INSTRUCTION.
Don't include any picture when you restate the data word for word.

━━━━━━━━━━━━━━━━━━━━━━━━━━━━━━

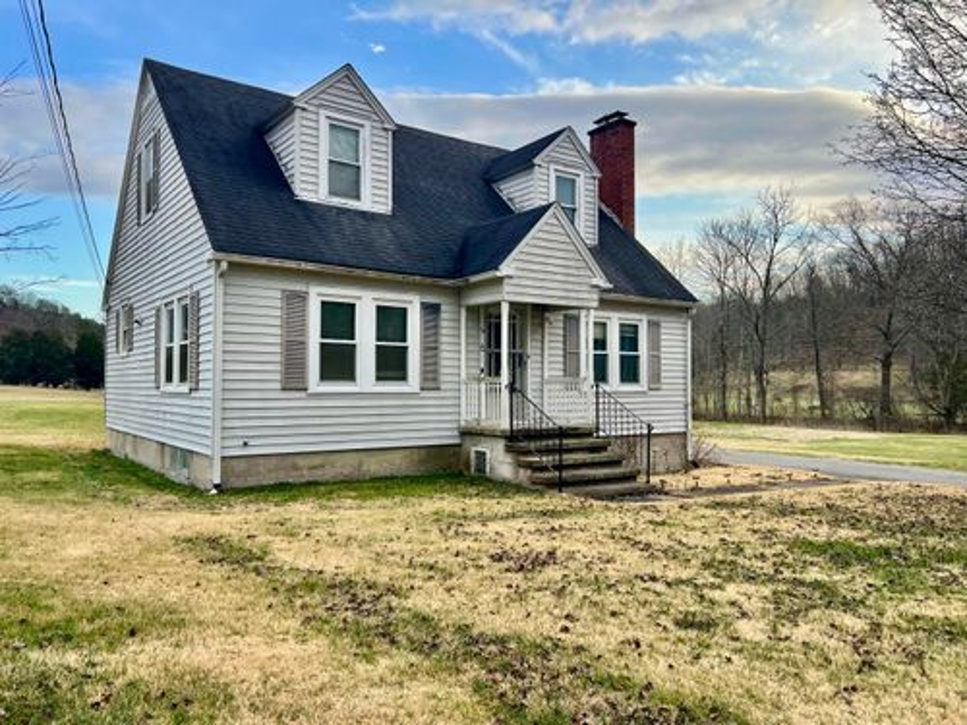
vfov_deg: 53.1
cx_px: 484
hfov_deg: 67.3
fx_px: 726
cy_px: 362
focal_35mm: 26
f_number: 1.5
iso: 50
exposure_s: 1/572
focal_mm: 5.7
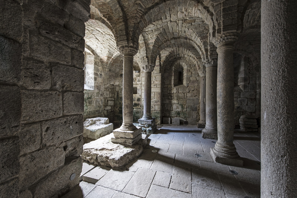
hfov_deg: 104.2
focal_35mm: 14
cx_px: 148
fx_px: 116
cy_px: 99
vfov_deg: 81.3
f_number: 8
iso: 100
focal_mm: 14
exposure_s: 10
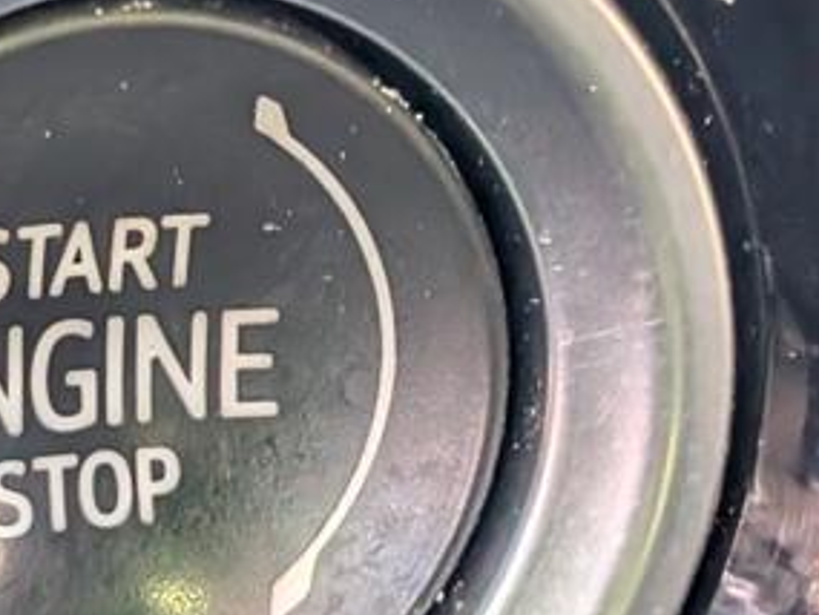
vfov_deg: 8.4
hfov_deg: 11.2
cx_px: 138
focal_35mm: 176
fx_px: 4166
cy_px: 506
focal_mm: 6.9
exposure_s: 1/185
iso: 457
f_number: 1.68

━━━━━━━━━━━━━━━━━━━━━━━━━━━━━━

SOLUTION.
vfov_deg: 53.1
cx_px: 484
hfov_deg: 67.3
fx_px: 726
cy_px: 362
focal_35mm: 26
f_number: 1.5
iso: 50
exposure_s: 1/572
focal_mm: 5.7
hfov_deg: 104.2
focal_35mm: 14
cx_px: 148
fx_px: 116
cy_px: 99
vfov_deg: 81.3
f_number: 8
iso: 100
focal_mm: 14
exposure_s: 10
vfov_deg: 8.4
hfov_deg: 11.2
cx_px: 138
focal_35mm: 176
fx_px: 4166
cy_px: 506
focal_mm: 6.9
exposure_s: 1/185
iso: 457
f_number: 1.68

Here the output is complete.